Task to complete:
In the code passage, which function trains the SVM model?
*** Passage Section Begins ***
Xtrain = X[trainids,:]
ytrain = y[trainids]
model = svmtrain(Xtrain', ytrain)
predictions_SVM, decision_values = svmpredict(model, X[testids,:]')
findaccuracy(predictions_SVM,y[testids])
Putting all the results together:
overall_accuracies = zeros(7)
methods = ["lasso","ridge","EN", "DT", "RF","kNN", "SVM"]
ytest = y[testids]
overall_accuracies[1] = findaccuracy(predictions_lasso,ytest)
overall_accuracies[2] = findaccuracy(predictions_ridge,ytest)
overall_accuracies[3] = findaccuracy(predictions_EN,ytest)
overall_accuracies[4] = findaccuracy(predictions_DT,ytest)
overall_accuracies[5] = findaccuracy(predictions_RF,ytest)
overall_accuracies[6] = findaccuracy(predictions_NN,ytest)
overall_accuracies[7] = findaccuracy(predictions_SVM,ytest)
hcat(methods, overall_accuracies)
*** Passage Section Ends ***
*** Information supplied Section Begins ***
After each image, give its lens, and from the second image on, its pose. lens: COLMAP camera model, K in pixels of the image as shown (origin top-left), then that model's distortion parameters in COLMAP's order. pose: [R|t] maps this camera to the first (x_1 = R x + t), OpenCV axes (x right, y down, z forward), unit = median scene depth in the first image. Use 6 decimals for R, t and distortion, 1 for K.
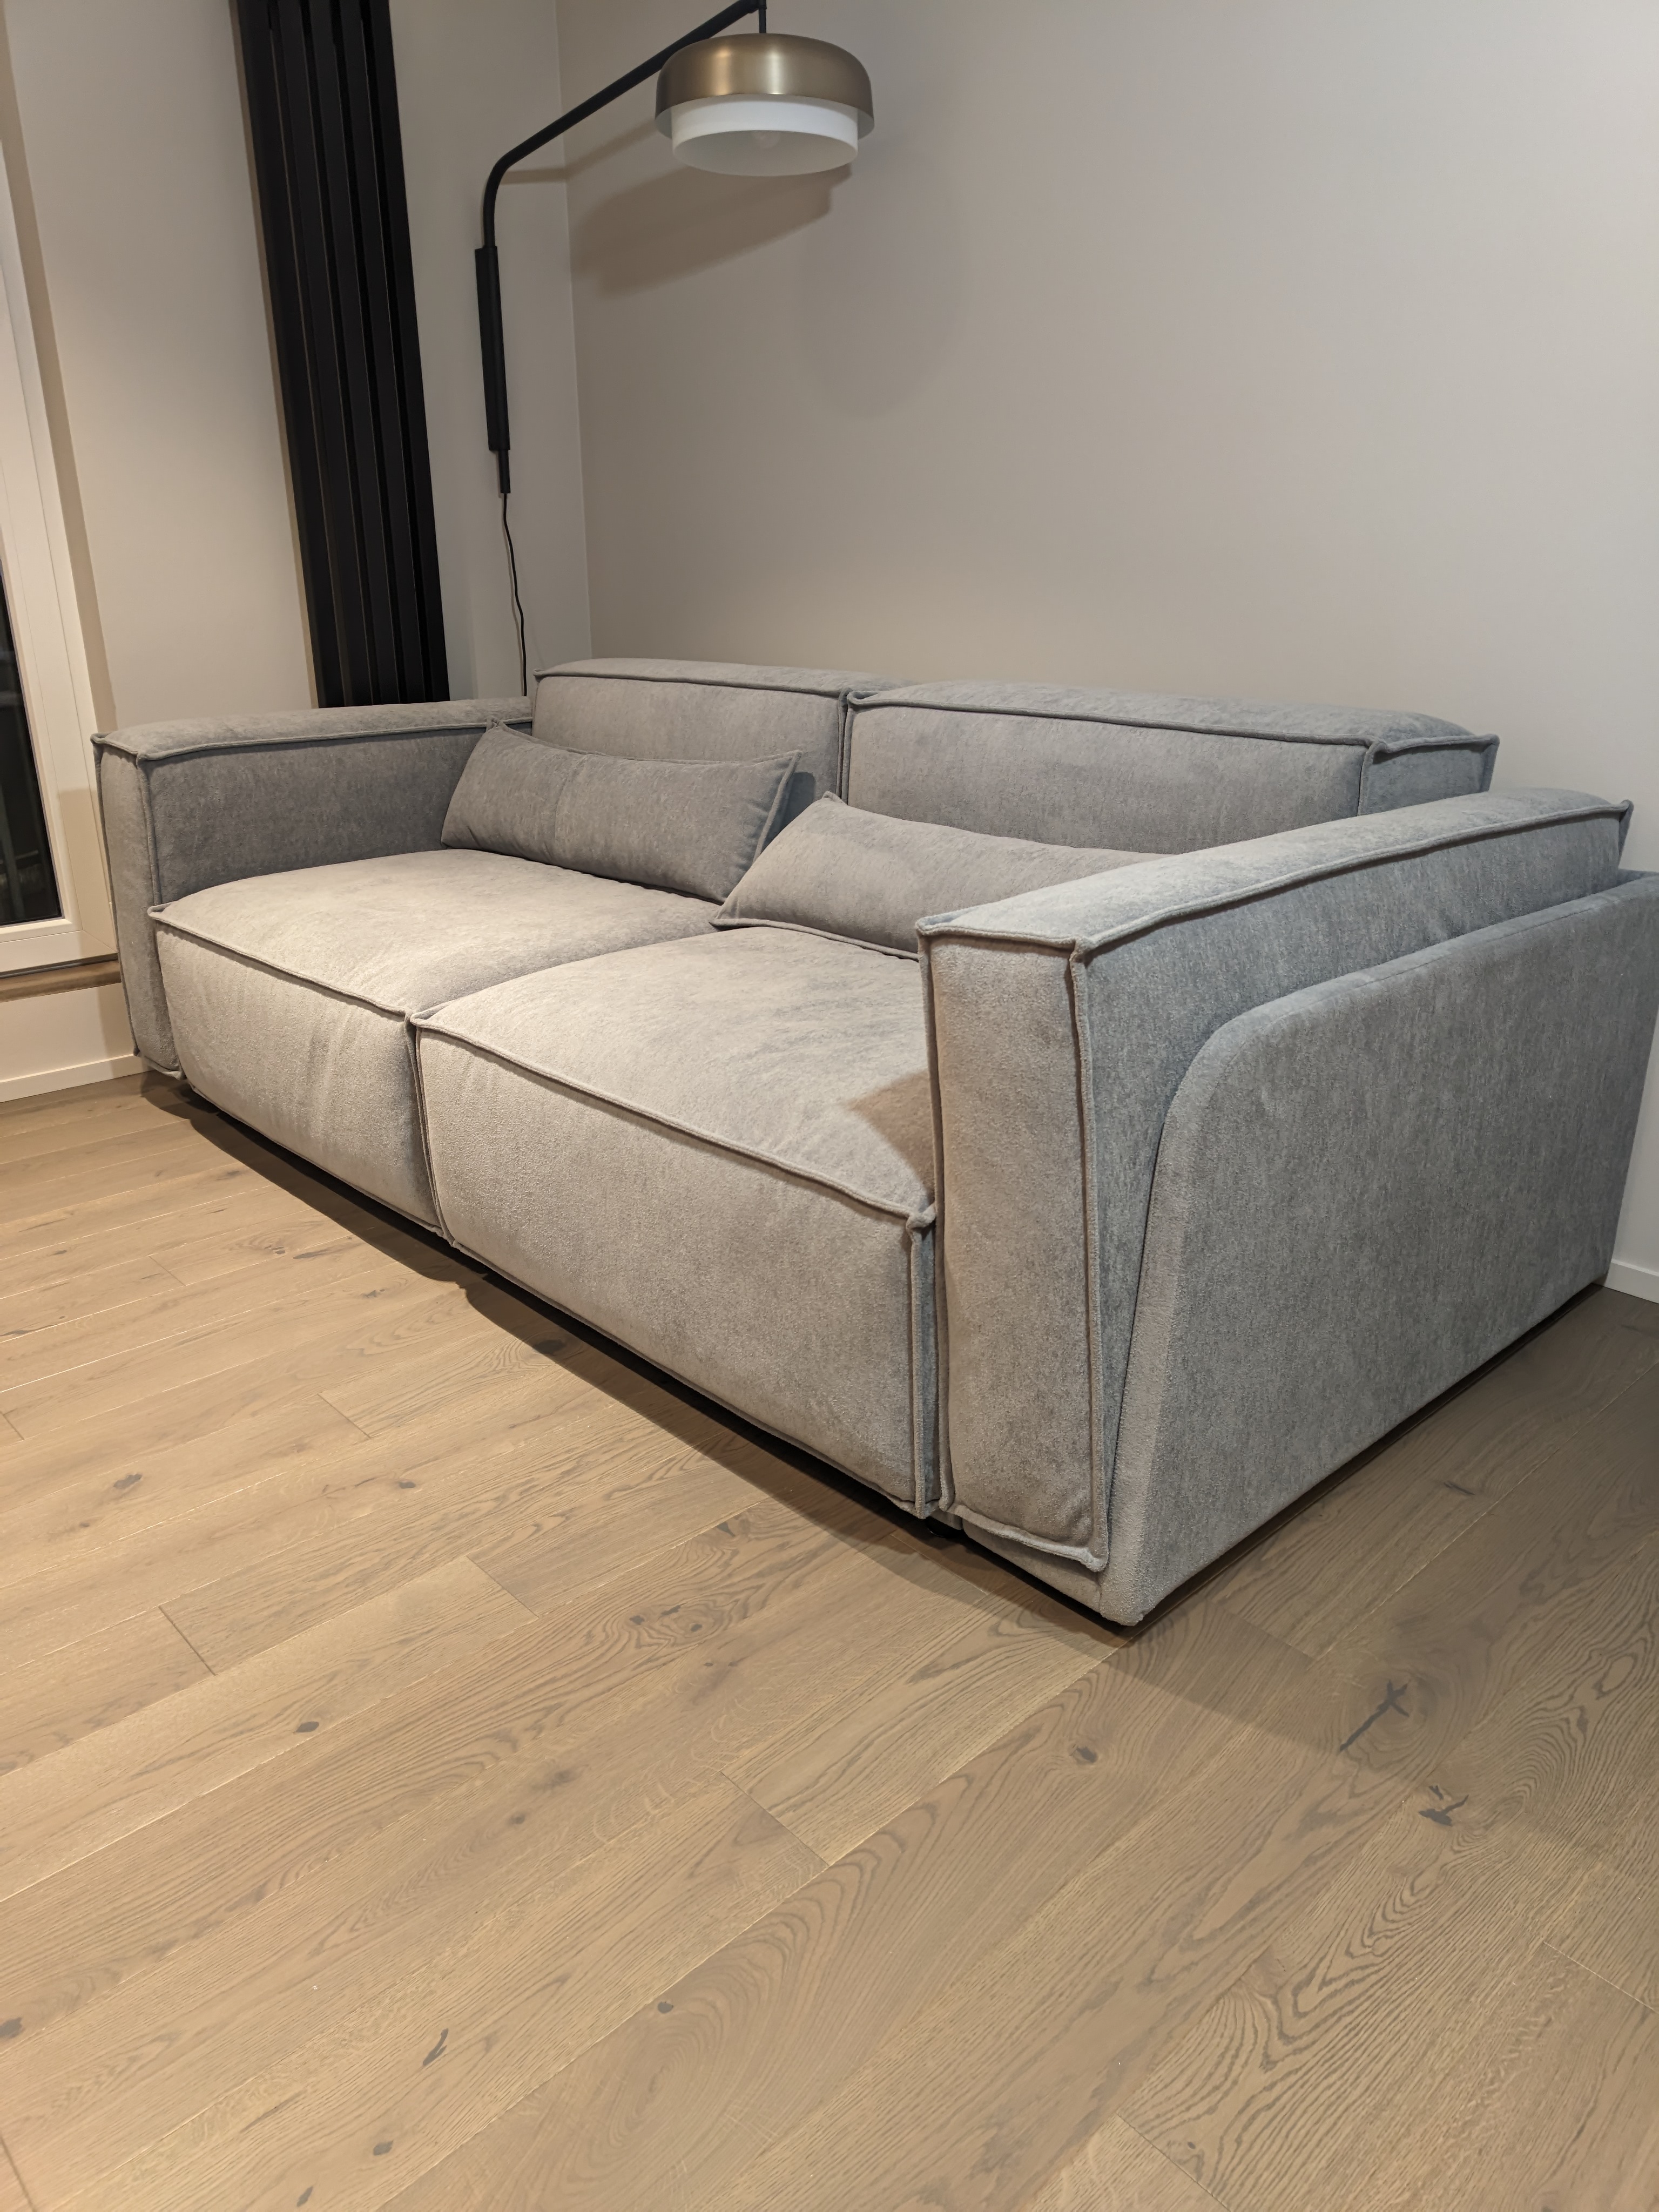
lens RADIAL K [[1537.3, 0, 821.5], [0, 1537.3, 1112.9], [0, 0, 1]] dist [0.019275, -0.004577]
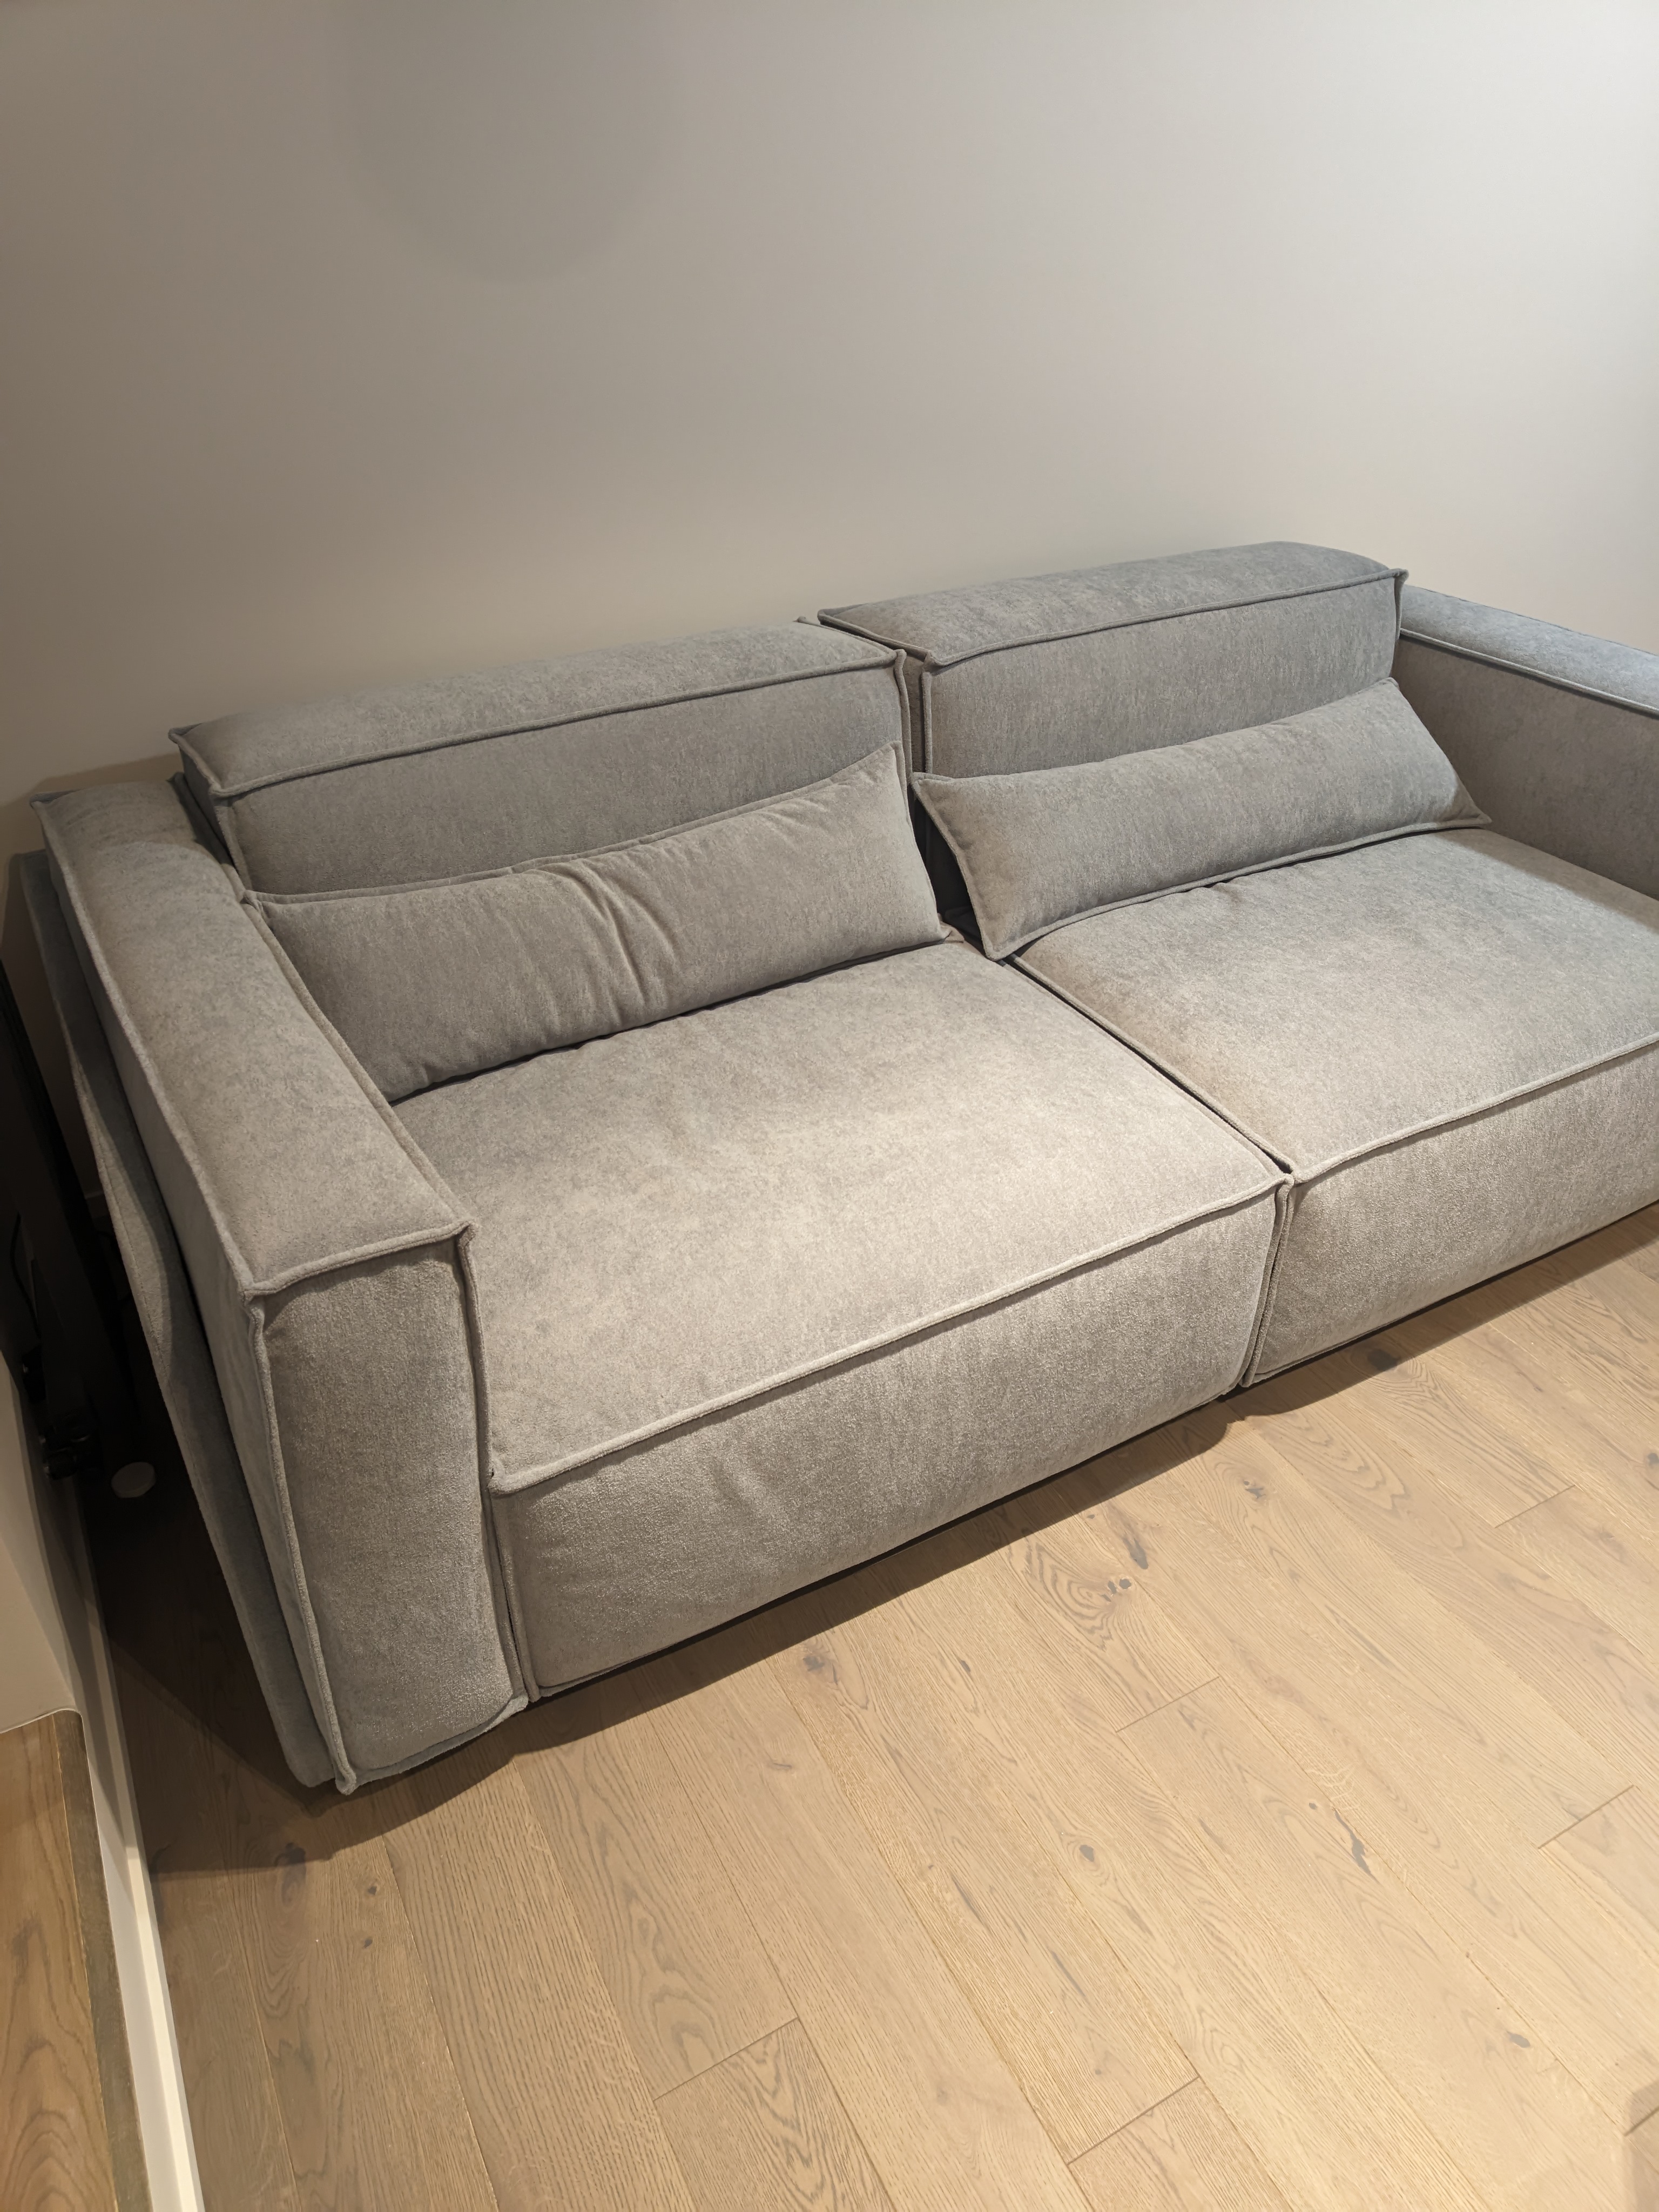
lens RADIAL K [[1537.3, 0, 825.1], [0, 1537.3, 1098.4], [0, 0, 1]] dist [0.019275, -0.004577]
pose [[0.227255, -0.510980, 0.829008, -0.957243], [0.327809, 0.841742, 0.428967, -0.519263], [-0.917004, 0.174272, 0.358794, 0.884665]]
*** Information supplied Section Ends ***
Solution for this exercise:
svmtrain, called as svmtrain(Xtrain', ytrain)